He mirado las noticias que se vierten a raudales en Twitter acerca de las personas que se están manifestado para que se les permita continuar actividades comerciales a pesar de estar en medio de la pandemia. Los estadounidenses llevan tiempo manifestándose en las calles para que los dejen ocupar las calles con las antiguas libertades, incluídas las playas, muchos quieren seguir surfeando porque aseguran algunos, la enfermedad del COVID – 19 es nada más que una invención. Mientras tanto en España, ya se están fortaleciendo manifestaciones encabezadas por gente de clase alta que ya se aburrió de la comodidad de sus casas. Viéndolos reclamar, me llegó a la mente la pregunta ¿qué haría Gep Gambardella en esta situación? 
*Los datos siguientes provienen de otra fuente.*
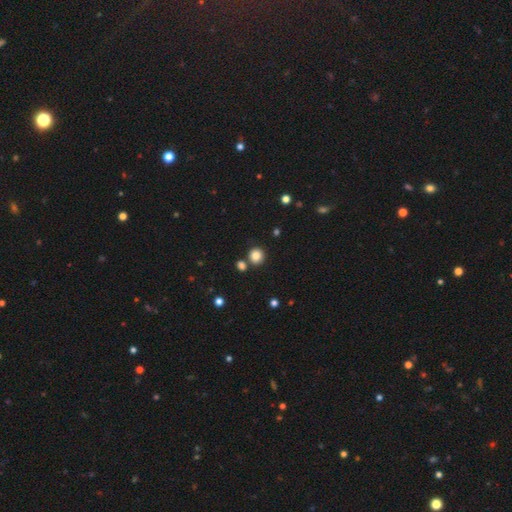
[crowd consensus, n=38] Smooth or featured? 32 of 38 (84%) said smooth. How rounded? 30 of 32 (94%) said round. Merging? 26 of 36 (72%) said none.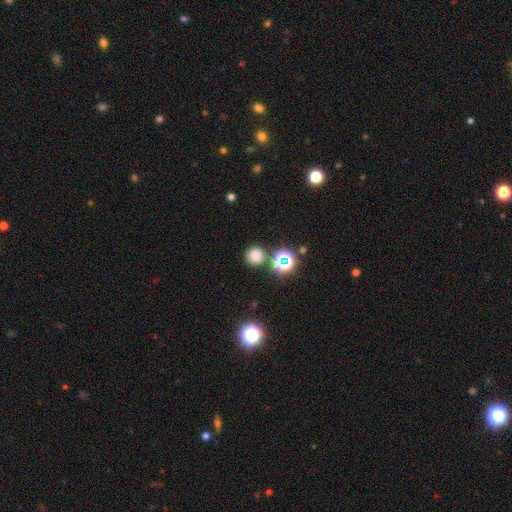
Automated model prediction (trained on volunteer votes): A smooth galaxy with no disk features (74%) that is round (93%). Merging: none (82%).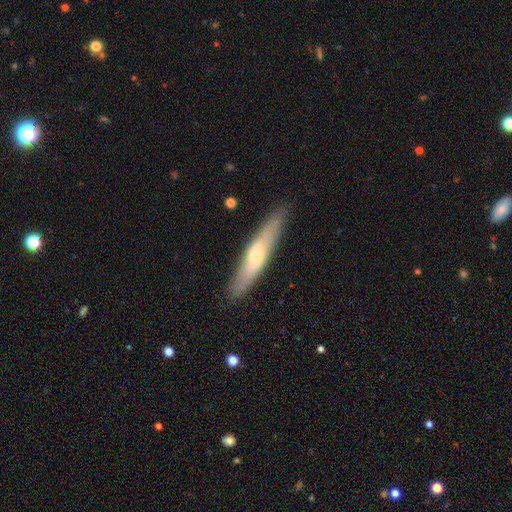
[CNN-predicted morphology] Smooth or featured? Predicted: featured or disk (p=0.48). Merging? Predicted: none (p=0.87).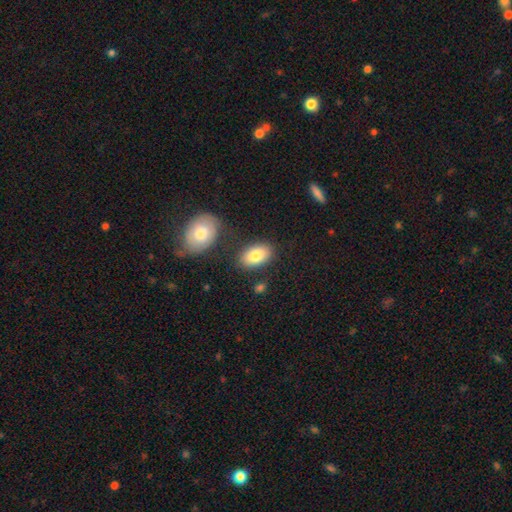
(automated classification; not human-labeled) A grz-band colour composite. It shows a smooth galaxy with no disk features (82%) that is in between round and cigar-shaped (92%). Merging: none (78%).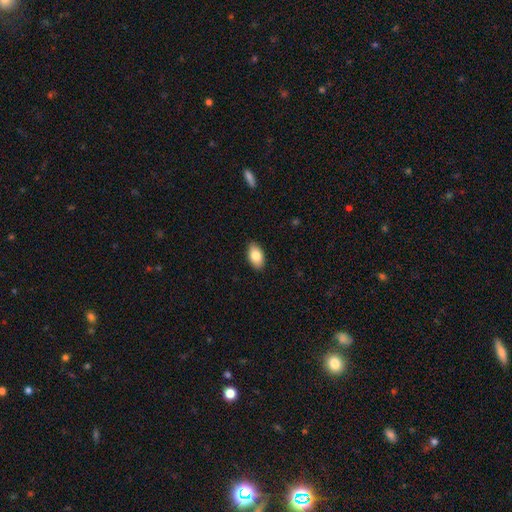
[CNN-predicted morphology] Overall: smooth (83%). How rounded: in between (93%). Merging: none (88%).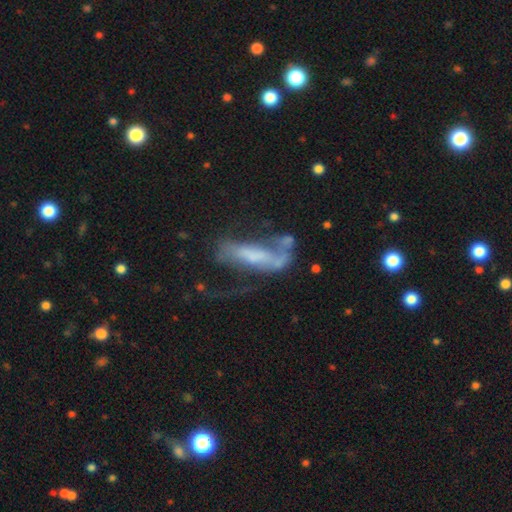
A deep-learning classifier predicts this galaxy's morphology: smooth_or_featured: featured or disk (p=0.61) [alt: smooth p=0.29]
disk_edge_on: no (p=0.78) [alt: yes p=0.22]
merging: major disturbance (p=0.40) [alt: none p=0.26]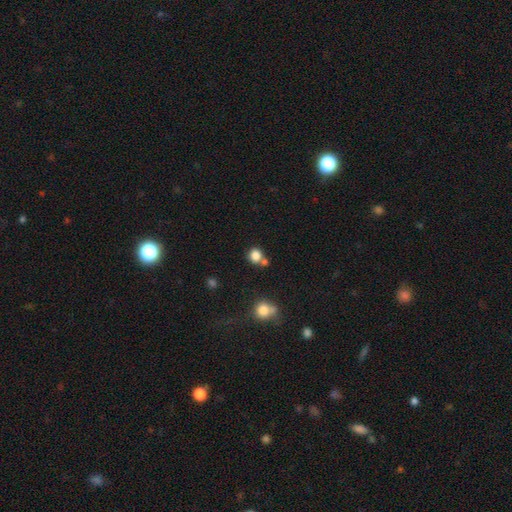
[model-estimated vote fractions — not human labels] smooth 82%, star or artifact 12%, featured or disk 6%. Down the decision tree: how rounded — round (82%); merging — none (64%).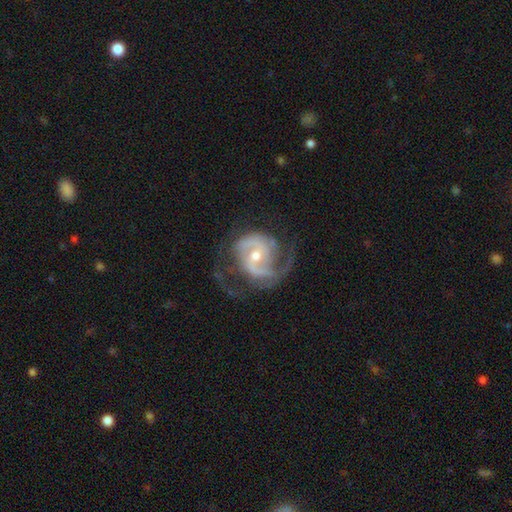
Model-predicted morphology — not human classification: Q: Smooth or featured?
A: featured or disk (88%); runner-up: smooth (6%)
Q: Edge-on disk?
A: no (98%); runner-up: yes (2%)
Q: Bar?
A: no (42%); runner-up: weak (41%)
Q: Spiral arms?
A: yes (96%); runner-up: no (4%)
Q: Spiral winding?
A: medium (49%); runner-up: tight (28%)
Q: Spiral arm count?
A: 2 (73%); runner-up: can't tell (9%)
Q: Bulge size?
A: moderate (54%); runner-up: small (43%)
Q: Merging?
A: none (60%); runner-up: minor disturbance (20%)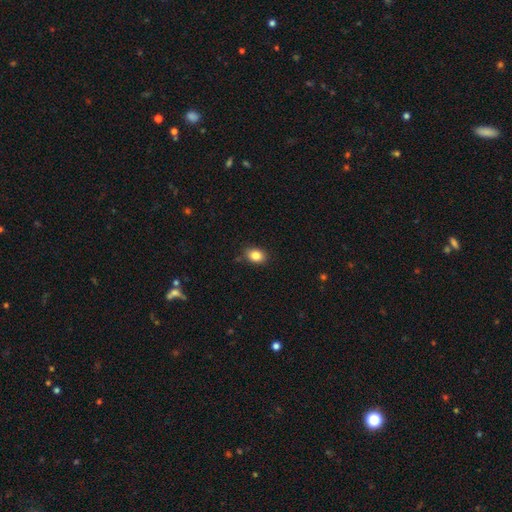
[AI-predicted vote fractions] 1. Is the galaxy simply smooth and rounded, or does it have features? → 85% smooth, 9% star or artifact, 6% featured or disk.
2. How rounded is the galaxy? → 69% in between, 30% round, 1% cigar-shaped.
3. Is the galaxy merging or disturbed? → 83% none, 13% minor disturbance, 2% major disturbance, 2% merger.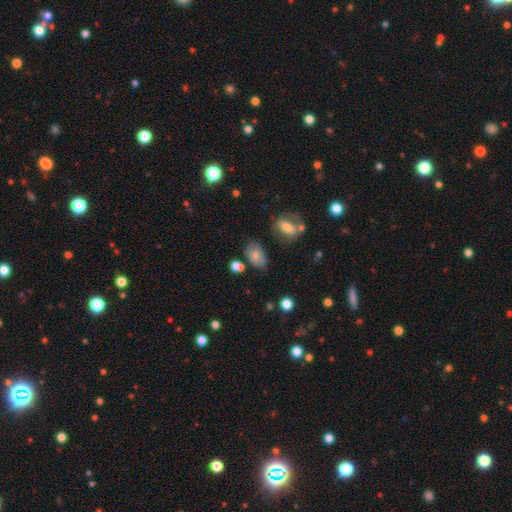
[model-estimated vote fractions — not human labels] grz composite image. It shows a smooth galaxy with no disk features (75%) that is in between round and cigar-shaped (87%). Merging: none (62%).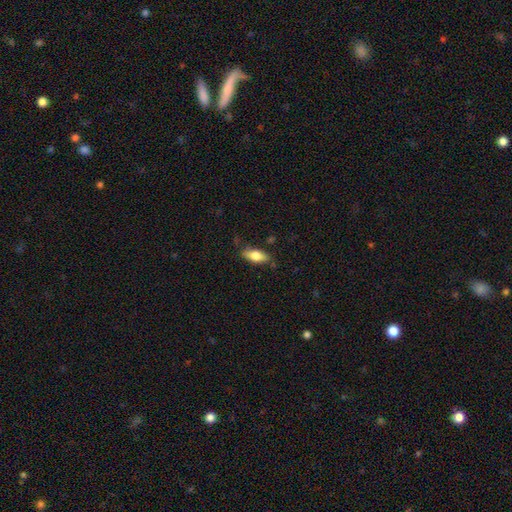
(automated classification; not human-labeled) smooth 70%, featured or disk 24%, star or artifact 6%. Down the decision tree: how rounded — in between (74%); merging — none (77%).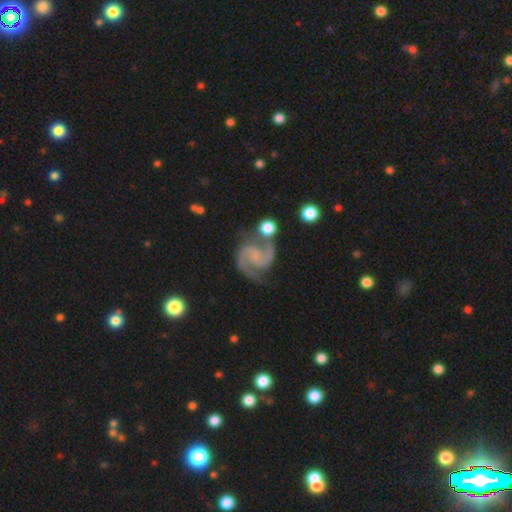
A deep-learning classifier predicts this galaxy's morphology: This appears to be a featured or disk galaxy (93%) with no bar (55%), 2 (94%) medium (63%) spiral arms (99%) and a small central bulge (47%). Merging: none (72%).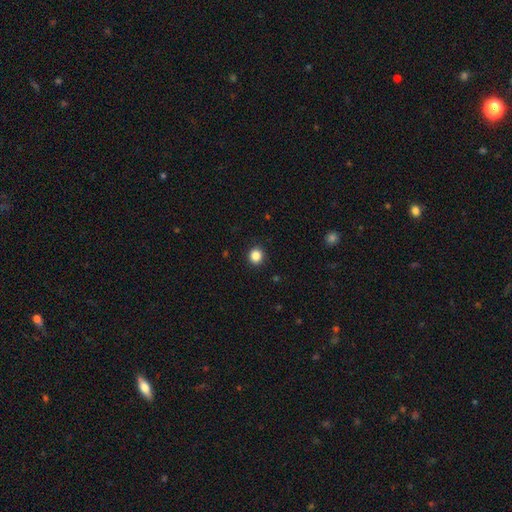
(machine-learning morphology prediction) This is clearly a smooth galaxy (86%). How rounded: clearly round (88%). Merging: clearly none (92%).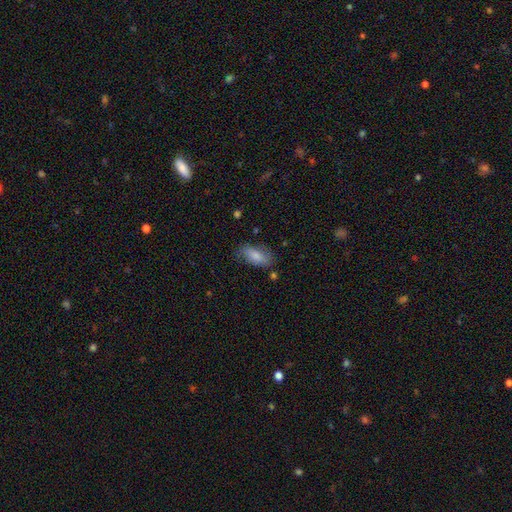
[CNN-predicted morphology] type=smooth (78%); roundness=in between (89%); merging=none (69%).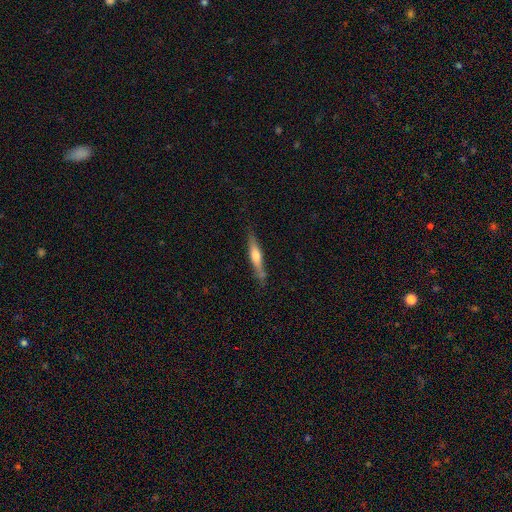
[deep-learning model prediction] Overall: featured or disk (49%; smooth 45%). Merging: none (74%).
La película La Gran Belleza, dirigida por el italiano Paolo Sorrentino, nos narra un pasaje importante en la vida de Gep Gambardella, escritor y colaborador de una exclusiva revista, quien tras cumplir 60 años comienza a percatarse que la vida que había llevado hasta este punto de su vida, comienza a resquebrajarse, cuestionándose el cómo recuperará la dirección, y averiguar en dónde esta aquel motor que está ausente en su vida. 

La película es un retrato encantador sobre la trivialidad de la vida de las personas que se envuelven con alegría en interminables fiestas. Claro, nosotros como espectadores no necesariamente necesitamos llevar ese estilo de vida para conectar con Gep, pues dentro de toda la película, se puede percibir la vida que lo colma todo, el sinsentido que se escurre por los entresijos de esta vida cotidiana, la enorme duda que se asoma en el momento en el que una persona a la que amamos abandona esta vida.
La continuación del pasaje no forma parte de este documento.